#### DESCRIPTION OF THE TASK
Transcribe the lines from the start of the records through the line containing "country: Ecuador", both ends included. Leave the pictures out of your answer.

Stored data entries:
=======
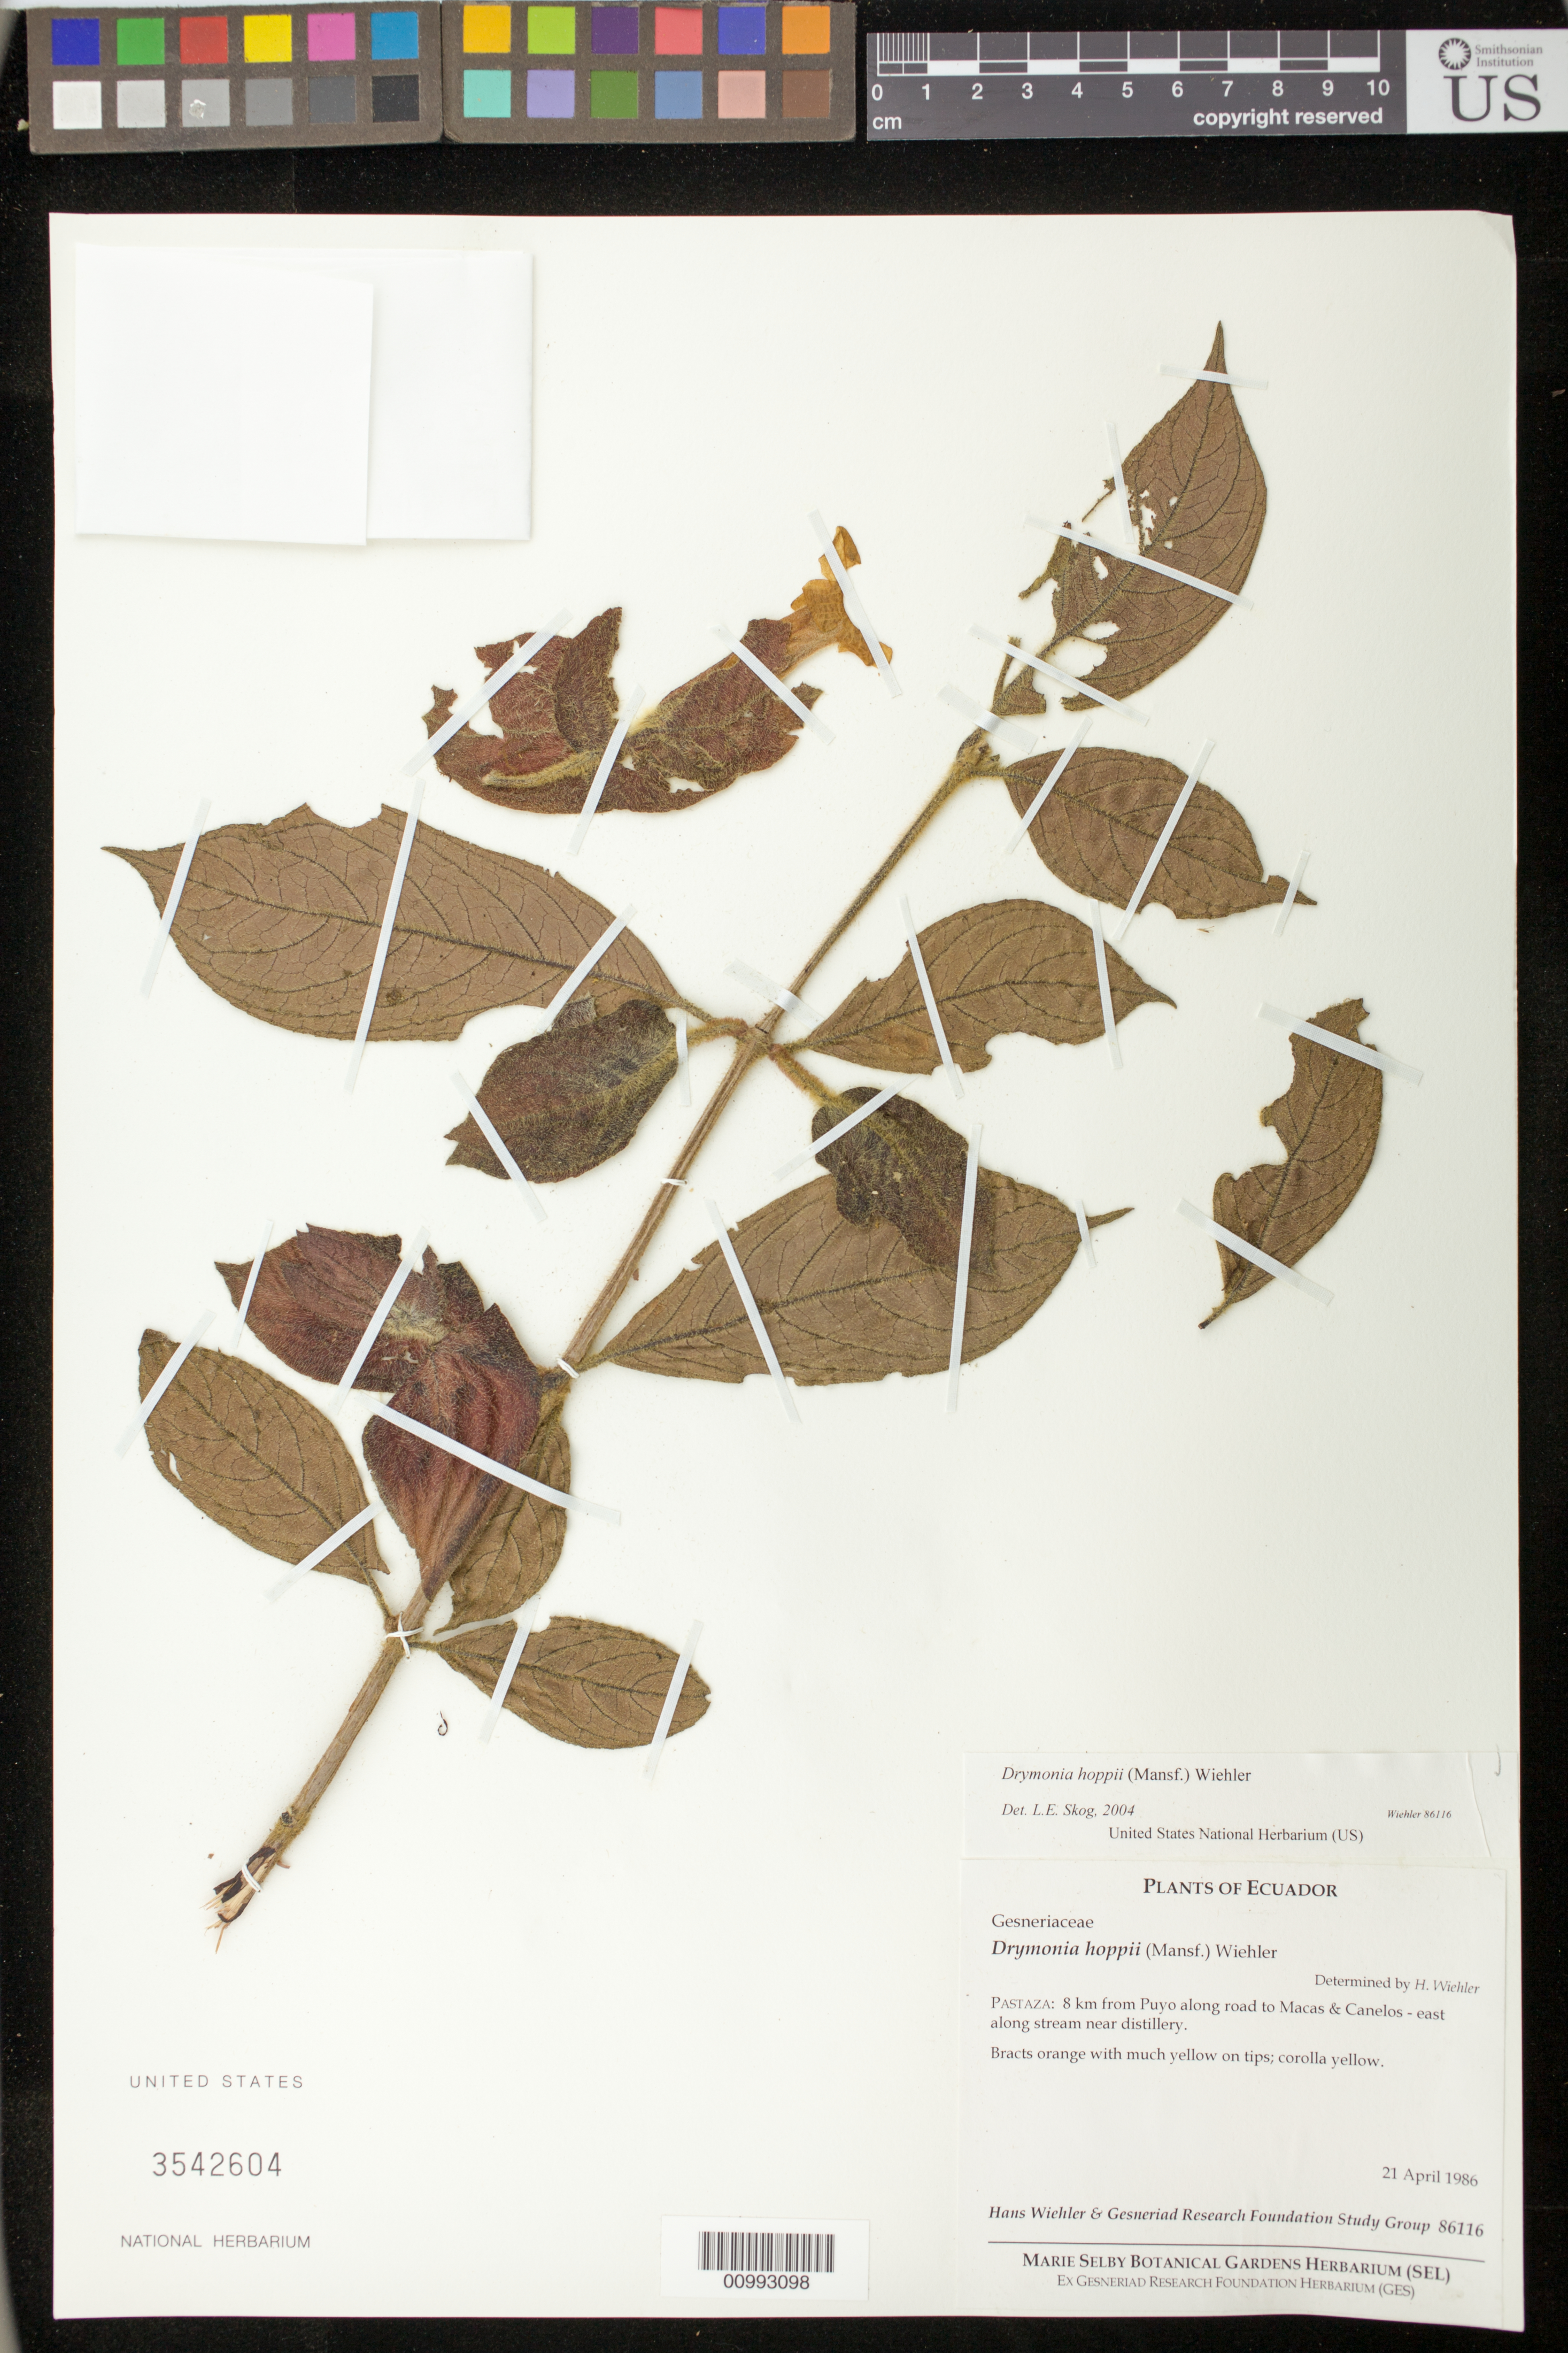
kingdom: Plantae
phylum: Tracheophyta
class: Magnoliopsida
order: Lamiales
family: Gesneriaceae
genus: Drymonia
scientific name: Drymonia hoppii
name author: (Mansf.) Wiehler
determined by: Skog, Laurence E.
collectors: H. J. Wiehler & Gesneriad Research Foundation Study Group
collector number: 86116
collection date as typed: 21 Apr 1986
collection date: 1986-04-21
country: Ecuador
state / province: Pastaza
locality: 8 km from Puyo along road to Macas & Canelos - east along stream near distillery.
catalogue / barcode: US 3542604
=======
#### COMPLETE RESPONSE
kingdom: Plantae
phylum: Tracheophyta
class: Magnoliopsida
order: Lamiales
family: Gesneriaceae
genus: Drymonia
scientific name: Drymonia hoppii
name author: (Mansf.) Wiehler
determined by: Skog, Laurence E.
collectors: H. J. Wiehler & Gesneriad Research Foundation Study Group
collector number: 86116
collection date as typed: 21 Apr 1986
collection date: 1986-04-21
country: Ecuador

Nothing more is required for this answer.